I have had the opportunity this summer of being given more things to feel than ever before. And by that I don’t mean this is the hardest summer of my life, but rather the most emotionally diverse, and the fastest paced. It feels like each day grief dawns over me in multiple shades, and by nightfall the need for celebration is steady as the moon. Anger flows over me like rain into a cloud, joy breaks through often in solid beams of light. No day feels fair per se, and every day feels weighted, destined.
And then in every situation I find so much complexity. I have to be in much more regular communication with my confidantes in order to have real conversations because of the complexity of it all.
Recently I have found myself trying to compress my feelings. By ‘found myself’, I mean the emotional equivalent of walking in on my heart in an overlooked closet, attempting to meditate atop a burlap bag writhing with undeniable life.
When I pulled my heart back into my chest, the bag opened and out stepped a gorgeous demonic creature, million-headed, glistening raw and ranging from meadow-calm colors to a garish rainbow, singing to me in a sweet and clashing chorus of need.
And here is what I learned and am learning about feeling a feeling:
1. There is no wrong way to feel a feeling.
2. It helps to have a reflective practice that allows me to look at all my life and the places where I could be feeling things, to be in touch with myself around where the most intense feelings might be. Sometimes I go so far as to ask myself, ‘Self, how do you feel about this intense thing today? What do you need?’
3. Notice my patterns for feeling. I like to swallow my feelings, and I can consume anything.

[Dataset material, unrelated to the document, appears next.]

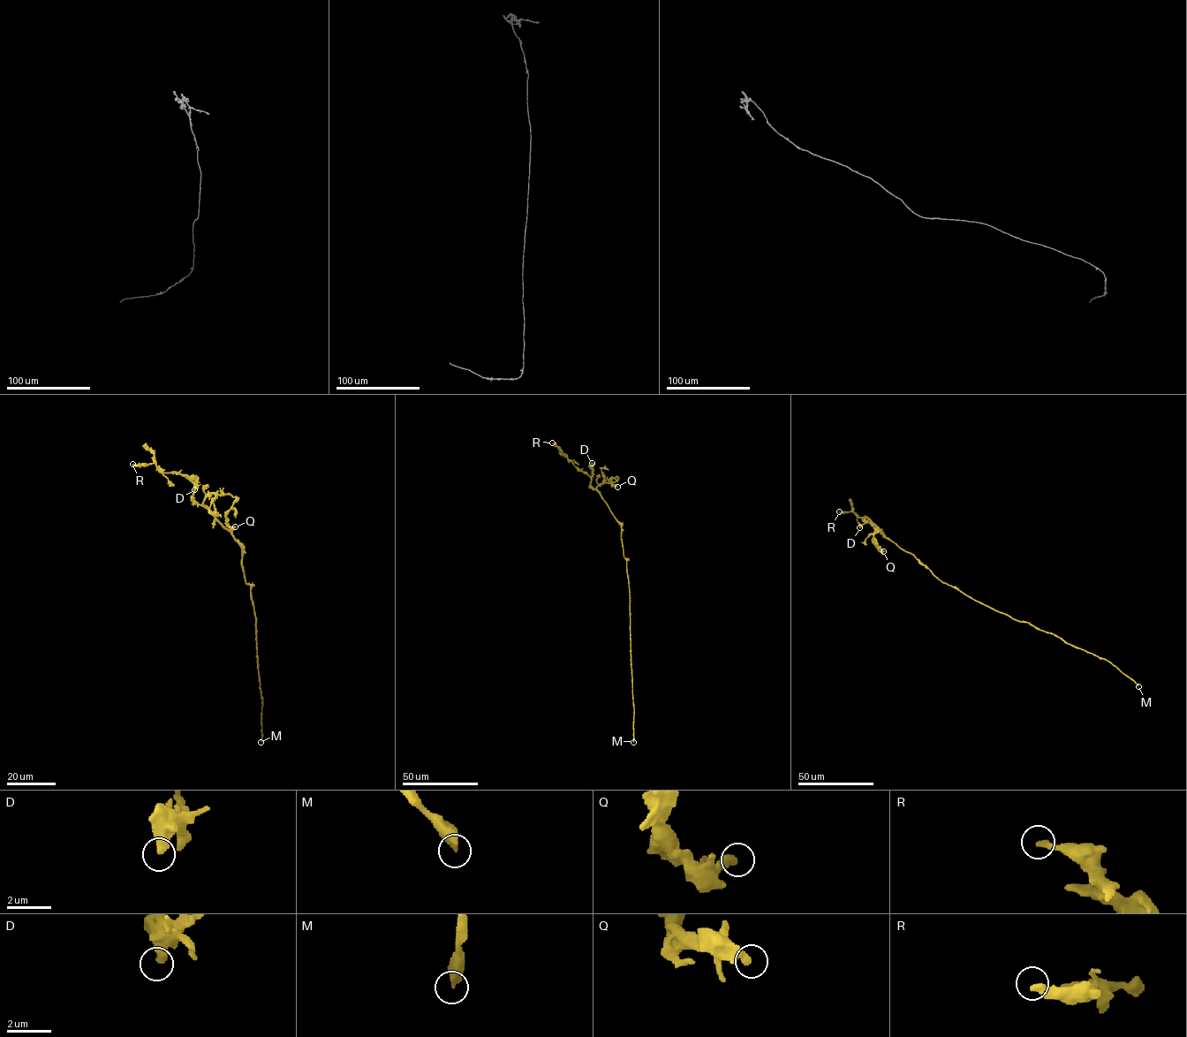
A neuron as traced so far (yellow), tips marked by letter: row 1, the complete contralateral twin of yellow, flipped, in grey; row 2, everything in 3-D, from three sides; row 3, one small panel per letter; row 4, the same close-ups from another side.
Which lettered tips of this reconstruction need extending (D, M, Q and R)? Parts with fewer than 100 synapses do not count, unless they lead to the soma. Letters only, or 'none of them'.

For grief and pain I like cold and sweet things, for loneliness or emptiness I like cheese and bread, for joy or surprises I love whiskey and foods at the meeting place of sweet and salty, for ease I love sour pickled things. Learning this through years of observation, I begin to be in relationship with my feelings by looking at my cravings. I get quieter inside, convinced no one can hear feelings (in spite of all evidence to the contrary), and start to feed the feeling, perhaps to keep its silence. Small things begin to overwhelm me. The other day I was moved to tears trying to put a screen on my phone. Hints…a feeling or few is afoot.
4. Clear my schedule. If possible, once a feeling has gotten my attention, I give it some time and space. My stronger feelings require something like a sick day. My feelings appreciate being processed thoroughly with others, thrive in an honest environment, demand I don’t sleep until they are named and love a hot bath after I release them into the world.
5. Listen to my body. My feelings know so many languages. They tingle up my spine, tighten my gut, sparkle or lock in my jaw and chest, fill my eyes with tears, create an overall numbness, drop like a weight through my feet, seize up in my left hip, crave and crave. If I notice anything that is clearly not normal in my body and approach it with curiosity, I learn so much about what I’m feeling.
6. Articulate it. This is actually the hardest part for me. I can speak eloquently of many things, other’s feelings for instance…but my mouth freezes up and tears overwhelm my own deepest feelings. There are good reasons for this, I’ve been studying. And it’s always time to grow. Learning to speak my feelings out loud is currently one of my liberation practices.
7. Love the feeling. However messy and compressed and intense it is, however weak it makes me feel, ultimately I find a peace in myself when I love the feeling, embracing it as part of my life and my journey, a sign that I am still alive and, with awareness, empowered to act on the feeling.
8. Be grateful to this magical world which makes me feel so much, and to the people who make me feel and love me through my feelings. Right now in this summer of immense living, which I’ve been in all sorts of work around, I’m grateful to Lynnee, my family, the babies, Sofia and Jodie and Dani and Janine and Morgan and Walidah and Ife and Cindy and so many others who have shown up to feel with me.
9. Keep breathing. If I am feeling I am alive and need all the oxygen I can get. If I know what I’m feeling, then I can figure out the next step. If I can take the next step, I’ll be rewarded with more feelings.
That’s what I know about how to feel a feeling. Would you add anything?